— Page text —
The Law Commission has a polite institutional name for one flavour of this. It is the "uncle judge" syndrome, where the nephew or close relative of a sitting judge happens to practise, and to prosper, in the very same court. In its 230th Report the Commission recommended that judges simply not be posted to courts where their relatives practise. The rates it documented:

High Court Judges with close relatives practising in the same court
Punjab & Haryana 16 of 47 (34.0%)
Allahabad 15 of 65 (23.0%)
Kerala 12 of 54 (22.2%)
Bombay 13 of 63 (20.6%)
Calcutta 14 of 69 (20.3%)

(Source: Law Commission of India, 230th Report.)

And then there are the surnames that have supplied this republic with Chief Justices across three generations:

Family Span A few of the names
Chandrachud 3 generations Vishnu Chandrachud (Diwan of Sawantwadi); Y. V. Chandrachud (16th CJI, 1978 to 1985, the longest-serving); D. Y. Chandrachud (50th CJI, 2022 to 2024); his sons, both advocates and legal scholars
Misra 3 generations Godavaris Mishra (Education Minister, Orissa); Ranganath Misra (21st CJI); Dipak Misra, his nephew (45th CJI); Devananda Misra, his son (Senior Advocate)
Beg 2 generations Mirza Samiullah Beg (Chief Justice, Hyderabad State); M. Hameedullah Beg (15th CJI); Mirza Nasirullah Beg (Chief Justice, Allahabad High Court)

(Data items)
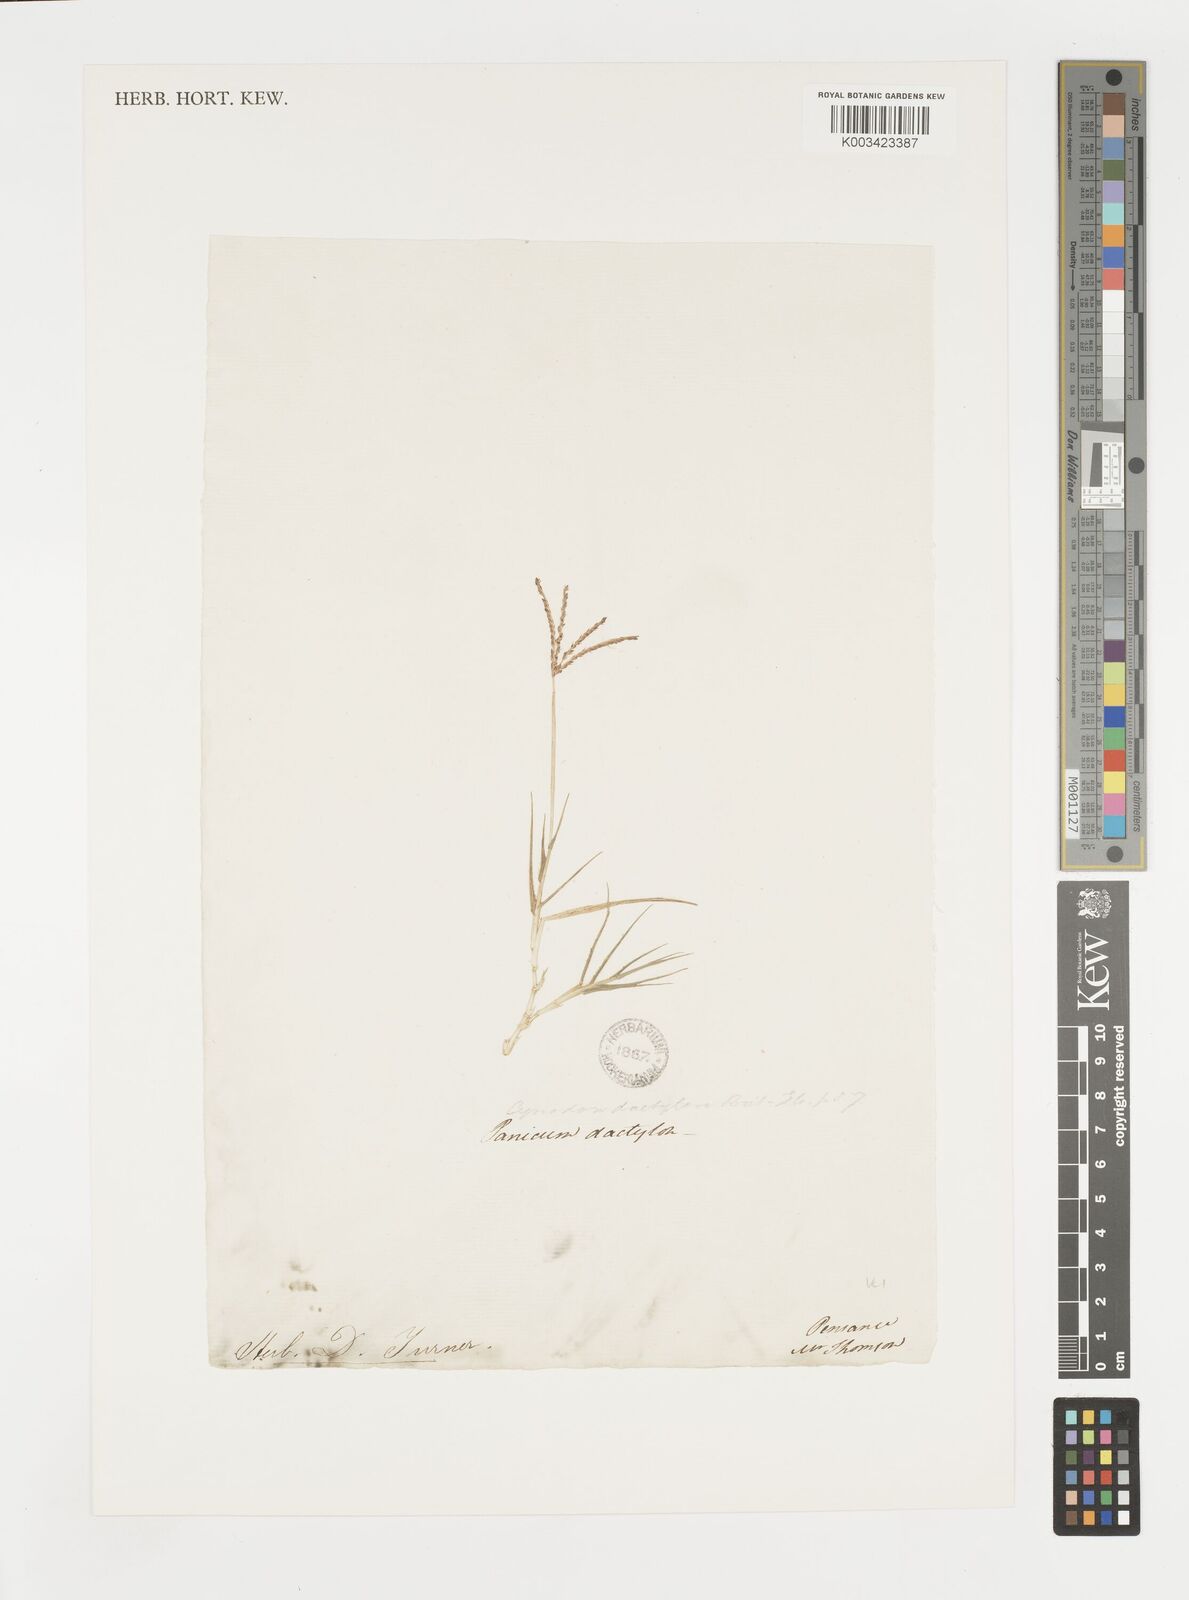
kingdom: Plantae
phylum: Tracheophyta
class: Liliopsida
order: Poales
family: Poaceae
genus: Cynodon
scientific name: Cynodon dactylon
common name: Bermuda grass
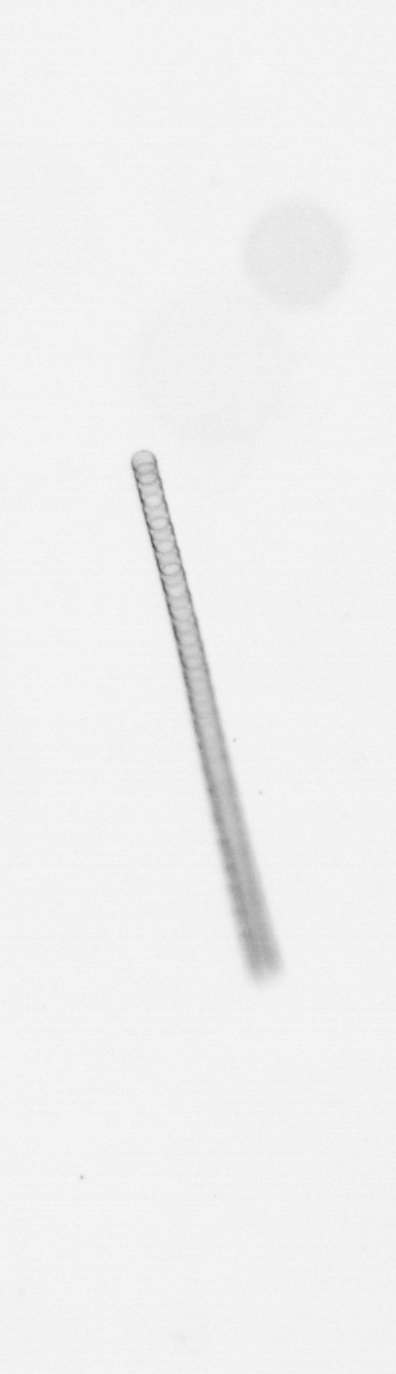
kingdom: Chromista
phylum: Ochrophyta
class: Bacillariophyceae
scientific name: Bacillariophyceae
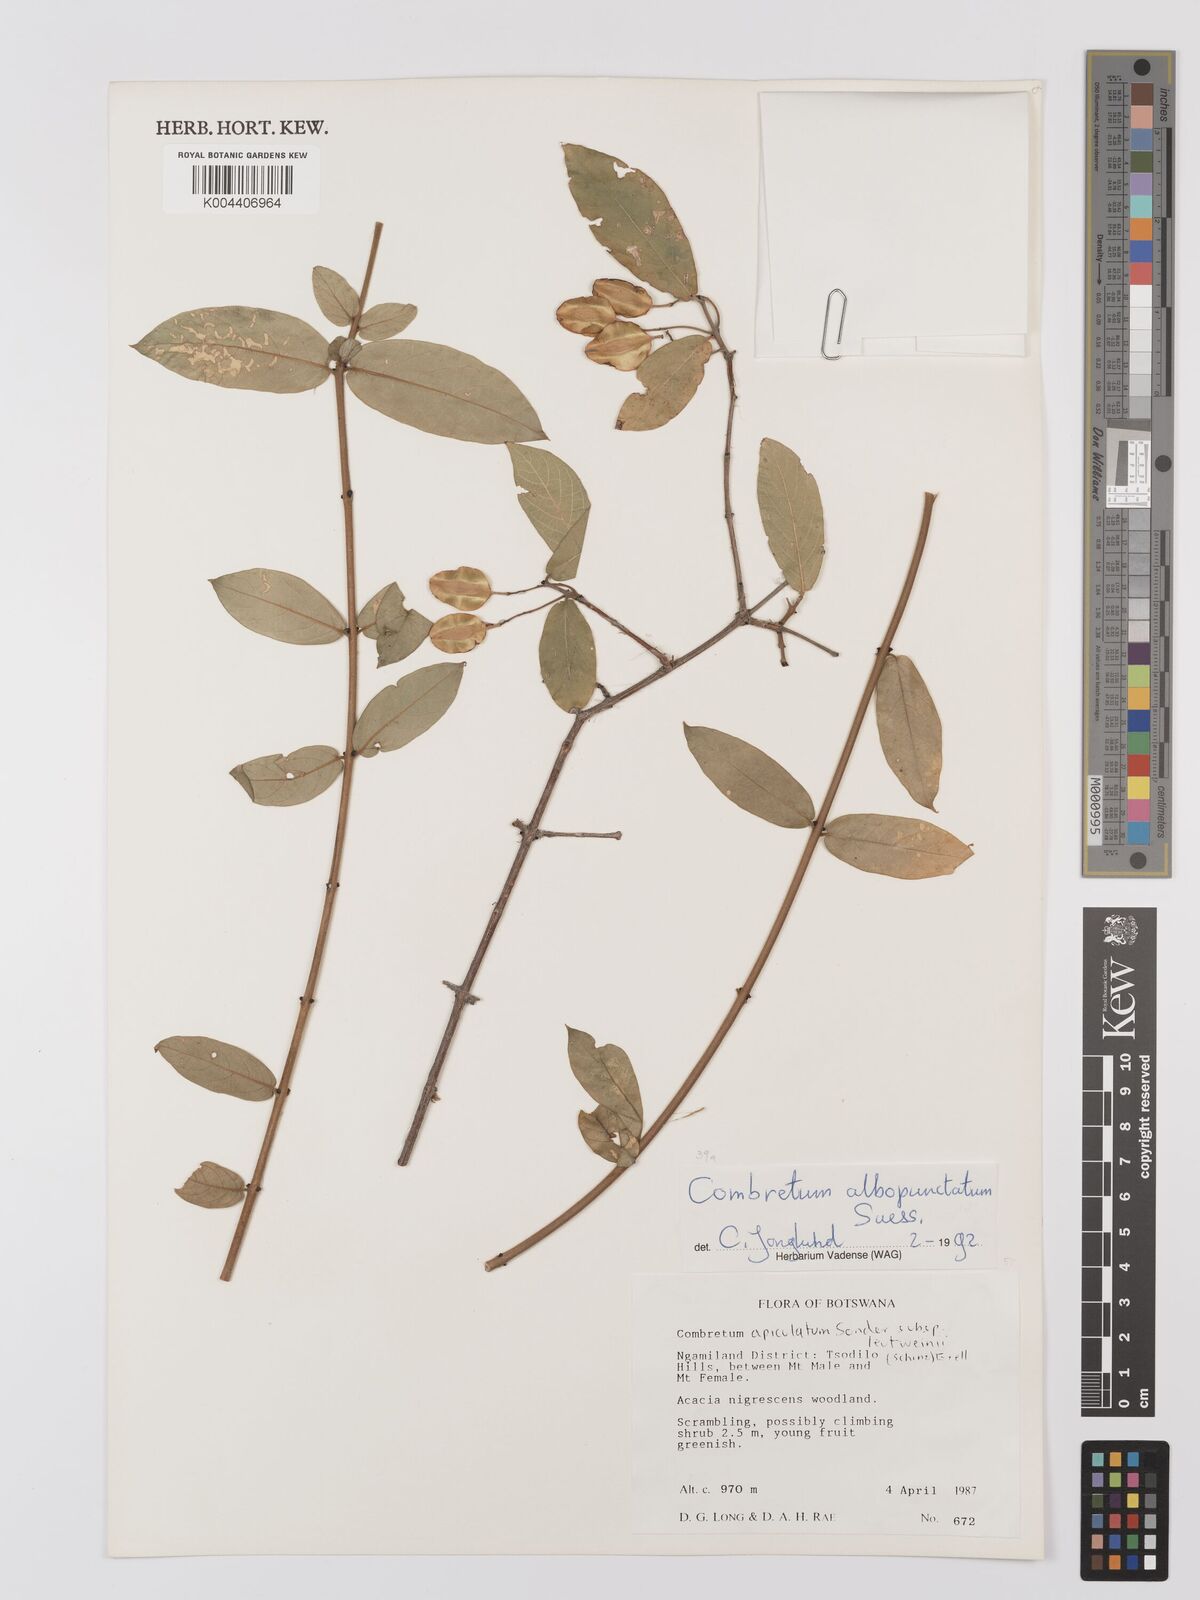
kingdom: Plantae
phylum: Tracheophyta
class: Magnoliopsida
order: Myrtales
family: Combretaceae
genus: Combretum
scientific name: Combretum albopunctatum
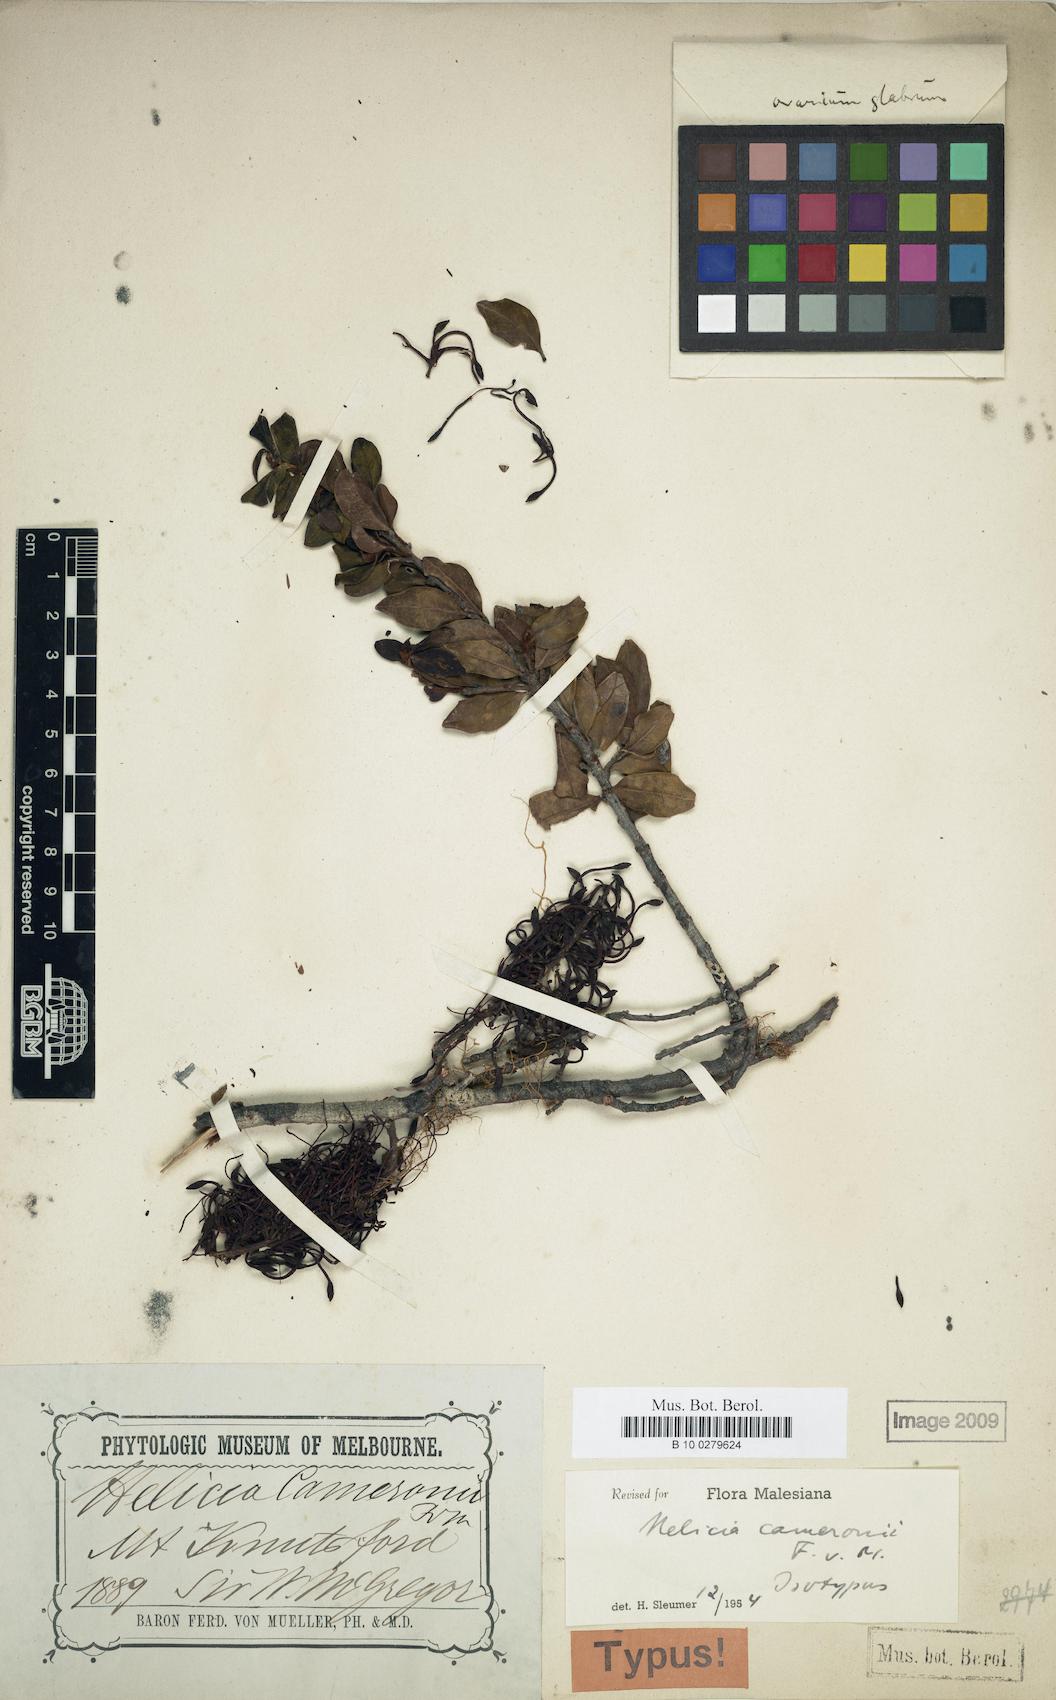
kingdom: Plantae
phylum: Tracheophyta
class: Liliopsida
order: Asparagales
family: Orchidaceae
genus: Trichopilia
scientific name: Trichopilia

— Directive —
Continue the passage on judges' relatives in Indian courts, picking up right after its last line.

— Response to the task —
Thakur 2 generations Devi Das Thakur (J&K High Court judge, Governor of Assam); T. S. Thakur (43rd CJI); Dhiraj Singh Thakur (Chief Justice, Andhra Pradesh High Court)

This is the shape people are gesturing at when they say a few hundred families, give or take, supply a wildly disproportionate share of the people who decide whether the rest of us ever see justice. I will not pretend to a precise count of those families, because no honest, peer-reviewed database tracking every appointment since 1950 exists; the figures above come from journalistic investigations and the Law Commission, with all the coding limits that implies. But the direction is not in serious doubt.

And lest anyone tell you this is merely the sweet romance of children following their parents into the family trade, consider the other end of the pipeline. A survey of women advocates practising in the Delhi region found that around eighty-four percent of them were first-generation lawyers. The outsiders, the ones without the surname and the chamber and the Sunday-lunch network of senior counsel, are precisely the people the system does not reliably elevate. The composition data point the same way: by one historian's count, more than ninety percent of Supreme Court judges appointed between 1950 and 1989 came from the upper castes; among High Court judges appointed between 2018 and 2024, the figure was still around seventy-eight percent, with women at roughly fourteen percent of the bench.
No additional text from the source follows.